Tax changes for people age 65 and older. The law includes a $6,000 annual tax deduction for adults over 65 with taxable incomes up to $75,000 annually ($150,000 for those filing jointly), with smaller deductions for those making up to $175,000 ($250,000 filing jointly) for 2025–2028. Low-income older adults generally do not make enough taxable income to be eligible for the deduction, but the provision could help middle- and higher-income older adults. The CBO has not separately estimated the cost of this deduction.  [Commonwealth Fund] 
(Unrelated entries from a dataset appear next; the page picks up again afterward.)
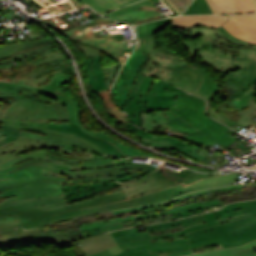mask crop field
Listing matches in <instances>:
<instances>
[{
	"label": "crop field",
	"instance_id": "48",
	"mask_svg": "<svg viewBox=\"0 0 256 256\" xmlns=\"http://www.w3.org/2000/svg\"><path fill=\"white\" fill-rule=\"evenodd\" d=\"M121 67H122V64H119V63H118L117 69H116V71H115V73H114V76H113V79H112L111 86L113 85L114 80H115V78H116L118 72L120 71Z\"/></svg>",
	"mask_w": 256,
	"mask_h": 256
},
{
	"label": "crop field",
	"instance_id": "42",
	"mask_svg": "<svg viewBox=\"0 0 256 256\" xmlns=\"http://www.w3.org/2000/svg\"><path fill=\"white\" fill-rule=\"evenodd\" d=\"M208 115L212 116L213 118L217 119L218 121L222 122L223 124L231 127L235 122L223 116L220 112H218L213 103H210Z\"/></svg>",
	"mask_w": 256,
	"mask_h": 256
},
{
	"label": "crop field",
	"instance_id": "35",
	"mask_svg": "<svg viewBox=\"0 0 256 256\" xmlns=\"http://www.w3.org/2000/svg\"><path fill=\"white\" fill-rule=\"evenodd\" d=\"M102 99H103V103L104 105L109 108L108 112L110 115L120 119L121 121L124 122H129V119L127 117V115L122 112L113 102V99L111 97V95L109 94V91L107 90H103V91H99L96 92Z\"/></svg>",
	"mask_w": 256,
	"mask_h": 256
},
{
	"label": "crop field",
	"instance_id": "41",
	"mask_svg": "<svg viewBox=\"0 0 256 256\" xmlns=\"http://www.w3.org/2000/svg\"><path fill=\"white\" fill-rule=\"evenodd\" d=\"M240 13L256 12V7L252 0H234Z\"/></svg>",
	"mask_w": 256,
	"mask_h": 256
},
{
	"label": "crop field",
	"instance_id": "13",
	"mask_svg": "<svg viewBox=\"0 0 256 256\" xmlns=\"http://www.w3.org/2000/svg\"><path fill=\"white\" fill-rule=\"evenodd\" d=\"M157 167V165L153 164L132 163V158H130L101 166L73 168L65 183L106 180L124 182L142 177L152 172Z\"/></svg>",
	"mask_w": 256,
	"mask_h": 256
},
{
	"label": "crop field",
	"instance_id": "26",
	"mask_svg": "<svg viewBox=\"0 0 256 256\" xmlns=\"http://www.w3.org/2000/svg\"><path fill=\"white\" fill-rule=\"evenodd\" d=\"M119 186L115 181L113 182H99V183H78V184H64L65 199H73L83 197L87 194L97 191L106 190L108 188Z\"/></svg>",
	"mask_w": 256,
	"mask_h": 256
},
{
	"label": "crop field",
	"instance_id": "36",
	"mask_svg": "<svg viewBox=\"0 0 256 256\" xmlns=\"http://www.w3.org/2000/svg\"><path fill=\"white\" fill-rule=\"evenodd\" d=\"M171 23V18L153 21L136 27L138 38H143Z\"/></svg>",
	"mask_w": 256,
	"mask_h": 256
},
{
	"label": "crop field",
	"instance_id": "44",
Then there are the rest of us on Medicare. Another major Republican passion is privatizing both Medicare and, indeed, Social Security. Mostly they don’t like to talk about it openly because these are the two most popular programs in the nation, but that is what they are working on. And sometimes one – often a billionaire Cabinet secretary who hasn’t the slightest idea of how regular people live (are there any others?) -- slips up and says just that. In this case it was Treasury Secretary Scott Bessent who told us that the “Trump Accounts” for children were literally a “backdoor” for privatizing Social Security. And they also come in through the front door. The “Medicare Advantage” program is one of the main mechanisms for doing this; it is not Medicare (it takes the Medicare dollars that would provide for your care and pays them to an insurance company that basically puts you in their HMO or PPO) and is only advantageous for some recipients, mostly those who are not too sick. Note that these plans can vary a lot – in general government retirees are in better plans than those from the private sector – but the key issue is that rather than being in Medicare, which has to cover you, you are in a private insurance program which can – and does – often deny your claims, as it does for the non-Medicare insured. (see for example my posts "It was the best of times, it was the worst of times": Threats to the public's health from Medicaid cuts, MAHA, and others, Jun 7, 2025, and Open Enrollment Season for Medicare and Medicare Advantage: What you should know, Oct 7, 2024).

In 1945, under President Truman, the American people needed comprehensive universal health coverage. In 1965, under President Johnson, they still needed it, and some of the most vulnerable Americans, the elderly and poor, got Medicare and Medicaid. In 2010, under President Obama, they still needed it, and got some expansion of coverage from the ACA. In 2025, under President Trump, they need it more than ever, but the coverage that we do have is being deeply eroded. 

Meanwhile, the people of every other wealthy country have universal health care, longer lives, and better health outcomes, and it costs them way less! Are we such suckers?